▶ **Assigned task**: A single number is the answer here: how many lines below include "pinky"?

▶ **Input material**:
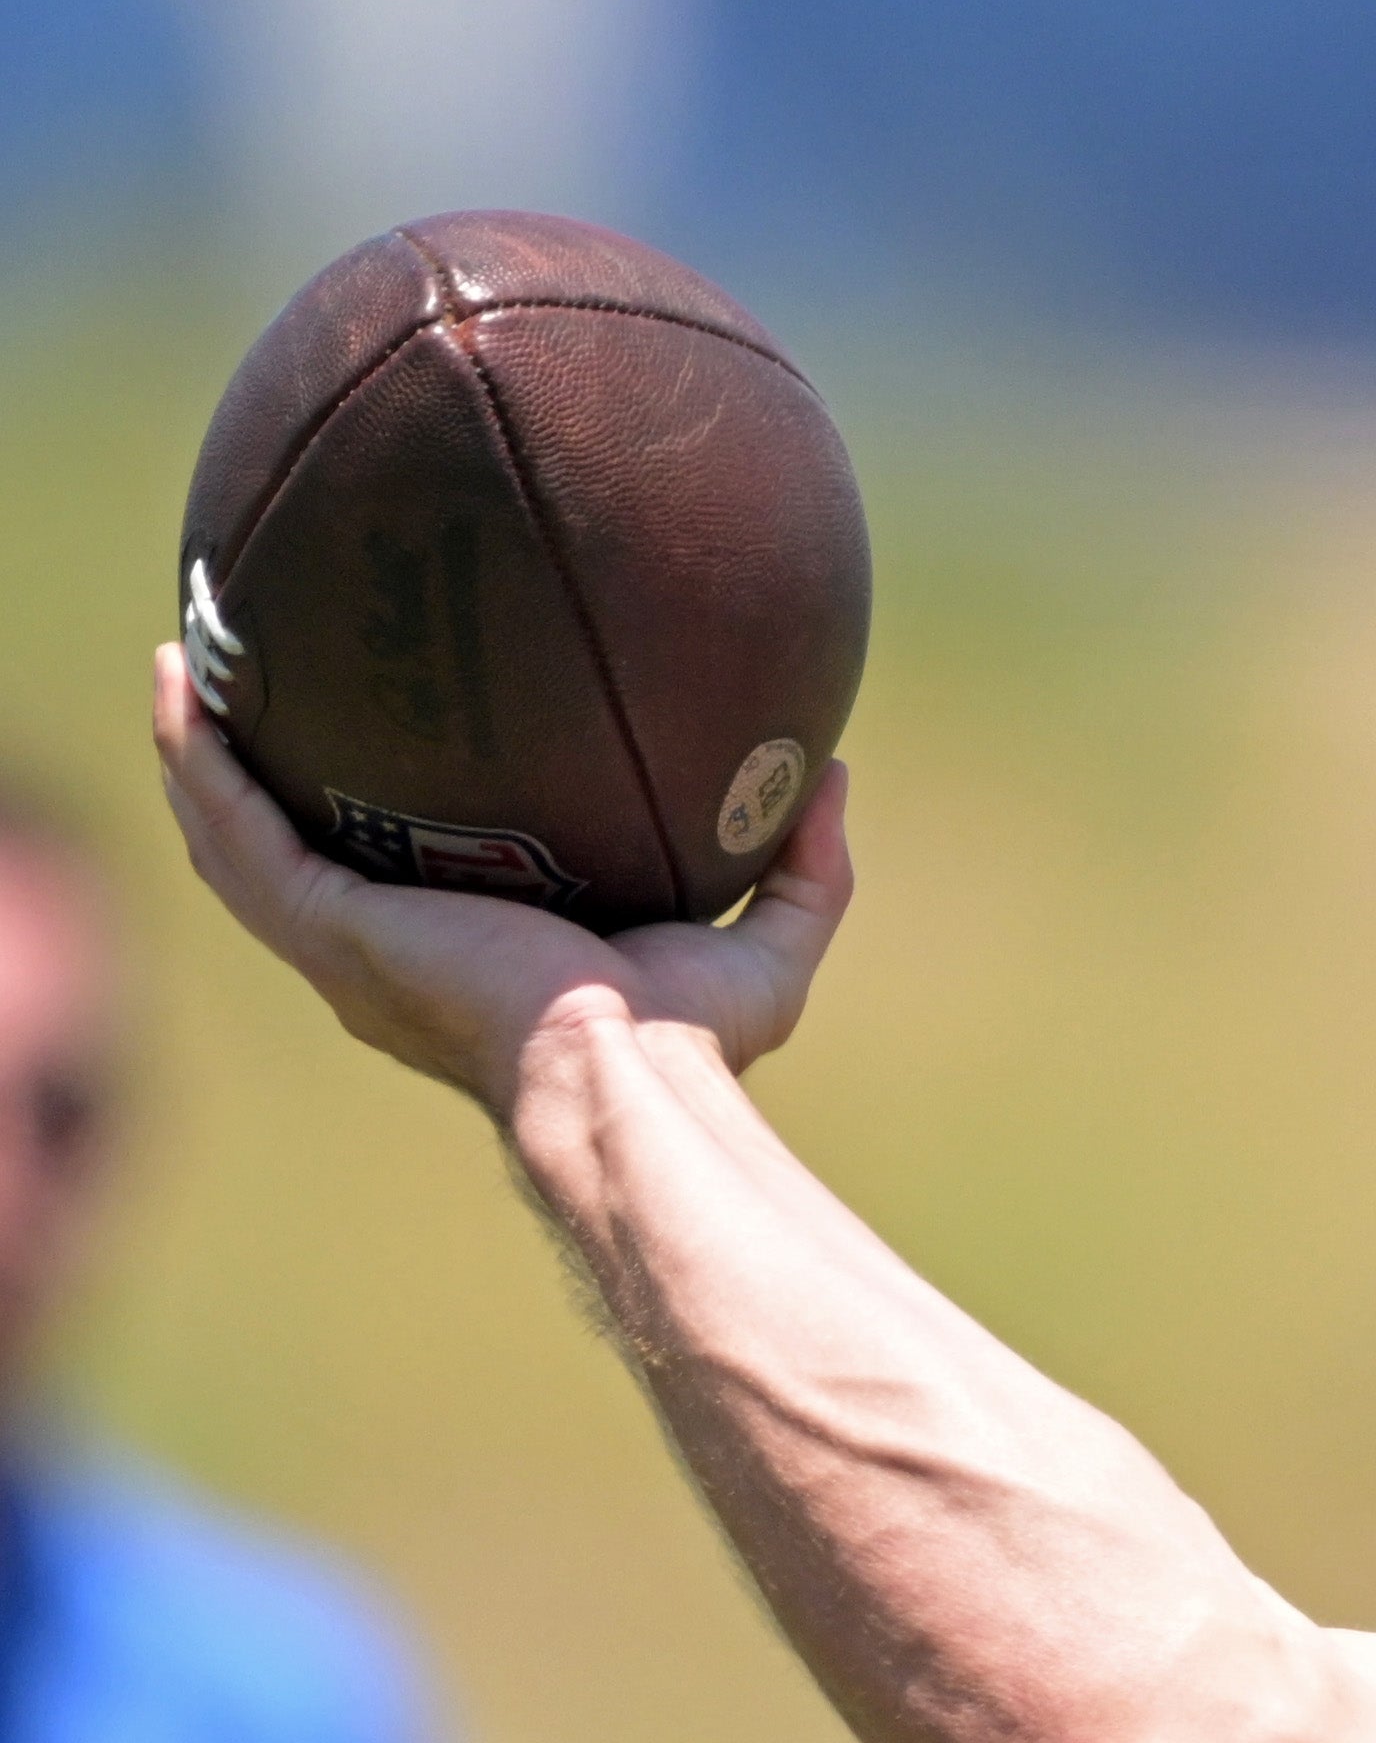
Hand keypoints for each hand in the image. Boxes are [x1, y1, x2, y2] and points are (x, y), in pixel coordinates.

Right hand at [152, 642, 849, 1117]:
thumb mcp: (765, 943)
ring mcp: (347, 945)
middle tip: (243, 684)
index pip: (398, 886)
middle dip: (258, 777)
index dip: (372, 820)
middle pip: (293, 857)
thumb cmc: (693, 1042)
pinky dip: (198, 757)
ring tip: (180, 662)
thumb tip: (829, 771)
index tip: (373, 746)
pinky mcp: (329, 926)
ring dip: (200, 754)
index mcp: (466, 960)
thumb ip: (800, 864)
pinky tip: (179, 684)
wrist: (627, 1079)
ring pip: (236, 840)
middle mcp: (387, 957)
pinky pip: (237, 830)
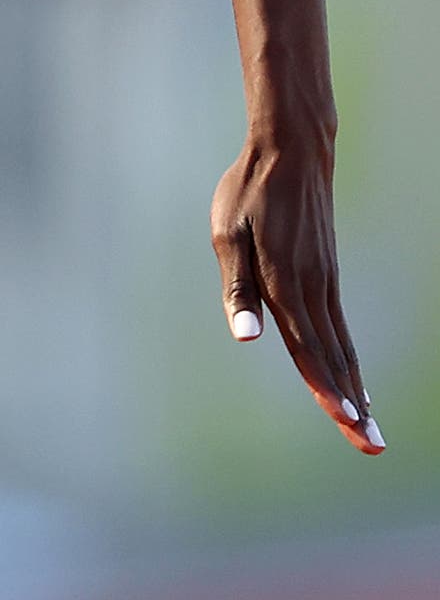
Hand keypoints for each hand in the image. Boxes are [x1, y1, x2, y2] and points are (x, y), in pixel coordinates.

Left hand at [212, 137, 379, 453]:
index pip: (305, 345)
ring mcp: (325, 282)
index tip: (344, 419)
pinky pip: (340, 326)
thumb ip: (238, 289)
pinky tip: (356, 380)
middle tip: (370, 446)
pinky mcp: (328, 275)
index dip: (323, 385)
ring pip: (342, 345)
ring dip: (356, 388)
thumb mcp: (229, 234)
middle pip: (332, 355)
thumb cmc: (250, 192)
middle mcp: (311, 287)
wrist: (293, 153)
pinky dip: (350, 358)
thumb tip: (247, 336)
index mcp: (283, 281)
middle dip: (350, 403)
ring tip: (368, 429)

▶ **Output of the exercise**: 8